> [Liste des consignes]
- A) Pouvez-vous transcrire le passage de l'article sur le maire de Chessy compris entre "Olivier Bourjot persiste." et "les 24 heures.", bornes incluses ?
- B) Pourriez-vous reprendre l'article sur le maire de Chessy à partir de sa dernière phrase et en rédiger la suite ?

### Texte étudié

Le maire DVD de Chessy, Olivier Bourjot, affirme dans un communiqué qu'il continue de s'opposer à la célébration du mariage d'un couple dont l'homme a été sous le coup d'une Obligation de quitter le territoire français (OQTF). Il appelle l'État à prendre "ses responsabilités".
Olivier Bourjot persiste. Le maire divers droite (DVD) de Chessy, en Seine-et-Marne, explique vendredi dans un communiqué qu'il refuse toujours de célébrer le mariage d'un couple, dont l'homme a été sous obligation de quitter le territoire français (OQTF). Alors que la mairie est sous la menace d'une astreinte financière, l'élu appelle l'État à prendre "ses responsabilités".
"L'État prend des décisions qu'il ne se donne pas la peine ou les moyens d'exécuter et en laisse la charge aux communes", a déploré l'édile ce vendredi.
Une astreinte de 500 euros par jour
Le tribunal judiciaire de Meaux a fixé mardi une astreinte de 500 euros par jour si la mairie de Chessy ne publiait pas les bans (procédure pour rendre publique l'imminence d'un mariage) et ne décidait pas d'une date de célébration dans les 24 heures.
Olivier Bourjot s'oppose depuis le printemps dernier à unir un couple dont l'homme, un Algérien de 39 ans, a été visé par une OQTF qui n'est désormais plus valide. Le 10 décembre, la justice lui avait demandé de célébrer ce mariage avant la fin de l'année 2025.

######
### Données fournies

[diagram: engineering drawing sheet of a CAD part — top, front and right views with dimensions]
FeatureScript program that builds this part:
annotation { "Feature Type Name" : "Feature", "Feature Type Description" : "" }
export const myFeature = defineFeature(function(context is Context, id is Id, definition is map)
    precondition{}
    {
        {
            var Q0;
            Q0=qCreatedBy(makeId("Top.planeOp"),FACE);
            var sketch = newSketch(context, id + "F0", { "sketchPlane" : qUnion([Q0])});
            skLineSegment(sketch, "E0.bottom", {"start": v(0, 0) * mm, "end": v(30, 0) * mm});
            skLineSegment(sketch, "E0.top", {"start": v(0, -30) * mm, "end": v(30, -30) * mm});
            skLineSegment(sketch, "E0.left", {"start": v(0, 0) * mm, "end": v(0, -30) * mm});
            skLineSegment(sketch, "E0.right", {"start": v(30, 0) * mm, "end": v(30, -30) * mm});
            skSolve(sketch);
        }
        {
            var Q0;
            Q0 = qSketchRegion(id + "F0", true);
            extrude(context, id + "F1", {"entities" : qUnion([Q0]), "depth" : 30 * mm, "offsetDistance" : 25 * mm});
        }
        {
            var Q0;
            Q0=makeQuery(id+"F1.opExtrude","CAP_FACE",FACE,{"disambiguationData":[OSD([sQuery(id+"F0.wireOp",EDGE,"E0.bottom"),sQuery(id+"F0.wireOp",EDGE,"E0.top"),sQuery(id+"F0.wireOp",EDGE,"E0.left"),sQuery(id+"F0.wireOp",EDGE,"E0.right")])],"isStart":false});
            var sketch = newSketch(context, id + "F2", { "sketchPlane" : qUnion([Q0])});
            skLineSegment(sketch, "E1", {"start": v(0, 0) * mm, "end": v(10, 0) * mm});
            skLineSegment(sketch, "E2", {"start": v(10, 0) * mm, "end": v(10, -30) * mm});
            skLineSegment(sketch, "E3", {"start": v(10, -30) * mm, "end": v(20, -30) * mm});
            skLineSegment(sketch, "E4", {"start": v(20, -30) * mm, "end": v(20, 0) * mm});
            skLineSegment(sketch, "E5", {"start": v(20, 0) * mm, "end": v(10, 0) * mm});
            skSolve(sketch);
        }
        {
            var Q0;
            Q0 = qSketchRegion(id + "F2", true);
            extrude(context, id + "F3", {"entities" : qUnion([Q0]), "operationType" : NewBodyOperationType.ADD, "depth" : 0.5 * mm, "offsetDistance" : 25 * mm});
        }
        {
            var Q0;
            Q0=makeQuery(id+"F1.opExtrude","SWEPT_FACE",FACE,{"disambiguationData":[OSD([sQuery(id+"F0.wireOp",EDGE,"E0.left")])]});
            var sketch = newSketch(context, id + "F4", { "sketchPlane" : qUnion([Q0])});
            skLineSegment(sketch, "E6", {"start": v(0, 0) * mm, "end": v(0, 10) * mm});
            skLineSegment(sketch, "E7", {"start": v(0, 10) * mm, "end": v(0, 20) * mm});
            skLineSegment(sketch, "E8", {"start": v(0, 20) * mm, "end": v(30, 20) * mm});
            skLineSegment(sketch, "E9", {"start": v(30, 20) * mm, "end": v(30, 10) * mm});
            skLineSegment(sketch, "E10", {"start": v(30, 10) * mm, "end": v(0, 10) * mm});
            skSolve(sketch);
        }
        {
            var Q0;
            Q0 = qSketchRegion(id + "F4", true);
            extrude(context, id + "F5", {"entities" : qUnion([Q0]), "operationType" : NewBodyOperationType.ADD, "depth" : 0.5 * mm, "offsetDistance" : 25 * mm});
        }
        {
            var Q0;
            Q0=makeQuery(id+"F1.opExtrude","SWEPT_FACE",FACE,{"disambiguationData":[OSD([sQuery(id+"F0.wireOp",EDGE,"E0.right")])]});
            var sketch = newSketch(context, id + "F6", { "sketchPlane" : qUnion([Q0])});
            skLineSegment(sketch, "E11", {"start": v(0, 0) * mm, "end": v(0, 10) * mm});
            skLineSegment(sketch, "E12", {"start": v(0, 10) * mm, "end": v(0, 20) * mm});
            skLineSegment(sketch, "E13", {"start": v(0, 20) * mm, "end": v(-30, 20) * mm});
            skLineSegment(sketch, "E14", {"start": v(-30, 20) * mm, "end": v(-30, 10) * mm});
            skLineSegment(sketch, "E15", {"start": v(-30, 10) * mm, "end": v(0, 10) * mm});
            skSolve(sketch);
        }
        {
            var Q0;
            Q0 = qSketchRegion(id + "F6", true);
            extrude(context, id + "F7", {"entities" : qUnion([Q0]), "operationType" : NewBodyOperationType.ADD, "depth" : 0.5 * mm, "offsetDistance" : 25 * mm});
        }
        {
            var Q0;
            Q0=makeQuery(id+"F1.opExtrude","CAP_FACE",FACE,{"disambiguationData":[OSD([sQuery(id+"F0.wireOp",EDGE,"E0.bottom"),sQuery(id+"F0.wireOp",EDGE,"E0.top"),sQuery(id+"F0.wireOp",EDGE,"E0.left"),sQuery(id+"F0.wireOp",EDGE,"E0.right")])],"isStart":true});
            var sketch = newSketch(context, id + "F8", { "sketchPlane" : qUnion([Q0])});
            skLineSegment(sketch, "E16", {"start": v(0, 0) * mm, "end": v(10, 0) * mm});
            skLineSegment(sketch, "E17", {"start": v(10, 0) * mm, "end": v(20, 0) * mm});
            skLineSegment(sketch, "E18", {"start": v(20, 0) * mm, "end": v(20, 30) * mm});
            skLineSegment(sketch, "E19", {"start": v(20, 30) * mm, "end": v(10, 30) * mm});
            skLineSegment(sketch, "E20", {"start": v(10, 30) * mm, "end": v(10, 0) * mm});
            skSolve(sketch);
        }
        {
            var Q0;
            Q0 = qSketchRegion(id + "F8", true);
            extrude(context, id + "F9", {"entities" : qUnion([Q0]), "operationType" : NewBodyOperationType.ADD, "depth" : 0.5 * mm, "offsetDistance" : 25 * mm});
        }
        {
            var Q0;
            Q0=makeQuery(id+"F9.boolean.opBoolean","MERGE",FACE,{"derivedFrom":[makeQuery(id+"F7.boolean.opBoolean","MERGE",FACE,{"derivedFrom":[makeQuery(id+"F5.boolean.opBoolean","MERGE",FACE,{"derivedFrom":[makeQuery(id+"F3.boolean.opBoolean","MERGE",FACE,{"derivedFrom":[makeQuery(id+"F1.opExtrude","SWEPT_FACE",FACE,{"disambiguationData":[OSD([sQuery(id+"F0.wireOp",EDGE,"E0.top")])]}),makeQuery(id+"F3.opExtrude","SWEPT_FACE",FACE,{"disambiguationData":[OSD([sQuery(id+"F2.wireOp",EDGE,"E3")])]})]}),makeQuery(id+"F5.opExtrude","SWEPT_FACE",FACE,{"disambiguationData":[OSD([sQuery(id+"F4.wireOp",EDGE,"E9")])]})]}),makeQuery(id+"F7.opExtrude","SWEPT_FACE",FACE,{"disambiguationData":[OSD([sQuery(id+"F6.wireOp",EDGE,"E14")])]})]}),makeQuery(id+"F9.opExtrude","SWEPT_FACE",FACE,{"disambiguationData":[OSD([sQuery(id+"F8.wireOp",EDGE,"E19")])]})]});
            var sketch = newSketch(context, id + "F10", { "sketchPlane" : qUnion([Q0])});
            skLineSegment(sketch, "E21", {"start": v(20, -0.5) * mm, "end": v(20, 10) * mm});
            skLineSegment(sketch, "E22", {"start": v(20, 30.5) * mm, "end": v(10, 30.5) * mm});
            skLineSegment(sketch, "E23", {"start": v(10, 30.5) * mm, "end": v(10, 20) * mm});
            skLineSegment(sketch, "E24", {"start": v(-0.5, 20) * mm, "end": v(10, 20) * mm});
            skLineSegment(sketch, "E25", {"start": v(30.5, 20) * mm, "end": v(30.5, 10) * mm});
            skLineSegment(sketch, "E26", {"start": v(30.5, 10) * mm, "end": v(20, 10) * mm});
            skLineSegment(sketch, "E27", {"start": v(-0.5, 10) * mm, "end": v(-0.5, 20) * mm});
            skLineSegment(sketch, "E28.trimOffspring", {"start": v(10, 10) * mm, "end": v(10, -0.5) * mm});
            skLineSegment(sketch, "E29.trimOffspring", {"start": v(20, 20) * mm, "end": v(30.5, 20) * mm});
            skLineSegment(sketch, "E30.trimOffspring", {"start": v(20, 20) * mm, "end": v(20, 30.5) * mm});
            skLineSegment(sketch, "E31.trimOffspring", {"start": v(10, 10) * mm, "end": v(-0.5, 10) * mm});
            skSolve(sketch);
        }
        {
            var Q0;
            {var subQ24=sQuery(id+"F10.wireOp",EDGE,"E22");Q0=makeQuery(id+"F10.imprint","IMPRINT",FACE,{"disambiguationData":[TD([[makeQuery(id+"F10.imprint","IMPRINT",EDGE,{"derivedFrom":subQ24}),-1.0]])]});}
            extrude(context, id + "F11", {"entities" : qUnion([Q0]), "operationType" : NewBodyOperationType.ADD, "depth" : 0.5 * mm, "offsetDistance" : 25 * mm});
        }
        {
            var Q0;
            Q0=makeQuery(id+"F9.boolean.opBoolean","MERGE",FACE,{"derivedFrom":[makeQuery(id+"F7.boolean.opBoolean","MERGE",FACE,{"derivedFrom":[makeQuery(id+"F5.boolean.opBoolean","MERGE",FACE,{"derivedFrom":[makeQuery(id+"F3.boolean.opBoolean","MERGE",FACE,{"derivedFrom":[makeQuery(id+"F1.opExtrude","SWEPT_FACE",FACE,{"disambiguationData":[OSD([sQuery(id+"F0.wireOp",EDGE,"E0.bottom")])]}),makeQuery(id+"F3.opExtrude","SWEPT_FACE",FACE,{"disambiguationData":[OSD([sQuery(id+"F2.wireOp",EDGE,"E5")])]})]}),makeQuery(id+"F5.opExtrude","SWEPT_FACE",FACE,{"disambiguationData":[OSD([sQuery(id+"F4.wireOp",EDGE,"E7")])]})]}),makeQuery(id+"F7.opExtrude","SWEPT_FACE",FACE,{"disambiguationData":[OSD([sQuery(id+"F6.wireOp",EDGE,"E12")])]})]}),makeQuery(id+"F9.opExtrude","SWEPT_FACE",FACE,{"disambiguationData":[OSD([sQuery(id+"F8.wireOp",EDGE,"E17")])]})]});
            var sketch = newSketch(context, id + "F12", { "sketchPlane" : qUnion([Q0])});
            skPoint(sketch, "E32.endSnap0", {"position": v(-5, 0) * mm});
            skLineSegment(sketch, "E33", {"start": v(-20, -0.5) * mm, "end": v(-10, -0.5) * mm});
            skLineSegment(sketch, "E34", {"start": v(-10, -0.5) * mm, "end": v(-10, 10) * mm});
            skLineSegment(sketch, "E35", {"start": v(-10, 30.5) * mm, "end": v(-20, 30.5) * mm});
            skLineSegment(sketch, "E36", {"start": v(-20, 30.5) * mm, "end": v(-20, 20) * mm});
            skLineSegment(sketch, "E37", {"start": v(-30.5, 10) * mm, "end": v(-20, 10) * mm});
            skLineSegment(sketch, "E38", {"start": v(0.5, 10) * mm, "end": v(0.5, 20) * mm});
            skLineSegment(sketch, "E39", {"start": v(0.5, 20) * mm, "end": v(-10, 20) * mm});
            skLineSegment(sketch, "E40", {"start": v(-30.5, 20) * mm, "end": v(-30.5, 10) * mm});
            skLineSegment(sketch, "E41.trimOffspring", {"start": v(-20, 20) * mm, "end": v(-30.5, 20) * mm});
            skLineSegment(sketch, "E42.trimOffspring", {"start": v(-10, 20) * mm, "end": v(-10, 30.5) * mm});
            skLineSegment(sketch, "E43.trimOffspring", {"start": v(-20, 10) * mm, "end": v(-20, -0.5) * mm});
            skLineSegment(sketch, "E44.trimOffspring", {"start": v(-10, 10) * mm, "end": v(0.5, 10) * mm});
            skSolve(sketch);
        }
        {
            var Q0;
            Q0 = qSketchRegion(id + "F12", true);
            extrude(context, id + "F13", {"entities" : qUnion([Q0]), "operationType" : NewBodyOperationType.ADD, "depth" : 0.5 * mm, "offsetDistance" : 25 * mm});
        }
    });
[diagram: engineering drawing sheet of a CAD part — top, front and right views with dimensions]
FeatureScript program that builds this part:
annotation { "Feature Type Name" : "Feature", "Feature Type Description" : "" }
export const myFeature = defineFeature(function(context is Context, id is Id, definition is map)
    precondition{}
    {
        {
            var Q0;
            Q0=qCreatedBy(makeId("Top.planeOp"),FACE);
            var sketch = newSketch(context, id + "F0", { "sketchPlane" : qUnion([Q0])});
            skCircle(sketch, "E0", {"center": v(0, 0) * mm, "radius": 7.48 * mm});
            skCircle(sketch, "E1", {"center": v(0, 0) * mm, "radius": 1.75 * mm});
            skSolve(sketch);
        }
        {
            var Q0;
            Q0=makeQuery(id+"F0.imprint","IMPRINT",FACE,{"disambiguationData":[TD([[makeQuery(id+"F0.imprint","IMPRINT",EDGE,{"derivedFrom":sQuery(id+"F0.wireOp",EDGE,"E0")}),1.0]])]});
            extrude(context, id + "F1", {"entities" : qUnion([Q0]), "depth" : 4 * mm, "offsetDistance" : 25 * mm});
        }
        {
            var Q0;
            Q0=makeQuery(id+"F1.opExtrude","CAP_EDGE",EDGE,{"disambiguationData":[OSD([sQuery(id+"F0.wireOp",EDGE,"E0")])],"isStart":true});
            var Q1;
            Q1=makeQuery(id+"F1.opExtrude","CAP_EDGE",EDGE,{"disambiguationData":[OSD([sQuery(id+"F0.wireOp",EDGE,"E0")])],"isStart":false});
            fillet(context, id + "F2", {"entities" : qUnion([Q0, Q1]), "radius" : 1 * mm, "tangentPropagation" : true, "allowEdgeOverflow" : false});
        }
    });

######

> [Réponses ci-dessous]
- A)
Olivier Bourjot persiste. Le maire divers droite (DVD) de Chessy, en Seine-et-Marne, explique vendredi dans un communiqué qu'il refuse toujours de célébrer le mariage d'un couple, dont l'homme a été sous obligation de quitter le territoire français (OQTF). Alors que la mairie est sous la menace d'une astreinte financière, l'élu appelle l'État à prendre "ses responsabilités".
"L'État prend des décisions qu'il ne se donne pas la peine ou les moyens d'exécuter et en laisse la charge aux communes", a déploré l'édile ce vendredi.
Une astreinte de 500 euros par jour
Le tribunal judiciaire de Meaux a fixé mardi une astreinte de 500 euros par jour si la mairie de Chessy ne publiait pas les bans (procédure pour rendre publique l'imminence d'un mariage) et ne décidait pas d'une date de célébration dans les 24 heures.

- B)
"Une aberration" pour le maire de Chessy
Et c'est en réaction à cette décision que le maire de Chessy et ses adjoints avaient démissionné. Un acte que la préfecture avait refusé quelques jours plus tard, pour "préserver la continuité de la vie communale, particulièrement à l'approche des prochaines élections municipales".
Olivier Bourjot dénonce "une aberration" dans un communiqué. Pour le maire, soit "le préfet prend ses responsabilités en se substituant au maire pour célébrer le mariage", soit "les pouvoirs exécutif et législatif (...) s'engagent sur la mise en œuvre d'une réflexion qui devra aboutir à un projet de loi, dont l'objet devra permettre à l'avenir d'éviter aux maires d'avoir à vivre pareille et aussi désagréable situation". C'est dans ce dernier cas que l'élu se dit prêt à célébrer le mariage.
Ce vendredi par ailleurs, le procureur de la République de Meaux, Jean-Baptiste Bladier, a déclaré dans son discours de rentrée que "si l'on pense (...) qu'un maire doit être pleinement souverain dans l'exercice de ses prérogatives, y compris quand il agit par délégation de l'État, alors convient-il de modifier le code civil". Il avait été critiqué sur les réseaux sociaux pour la décision de "non-opposition" rendue par le parquet.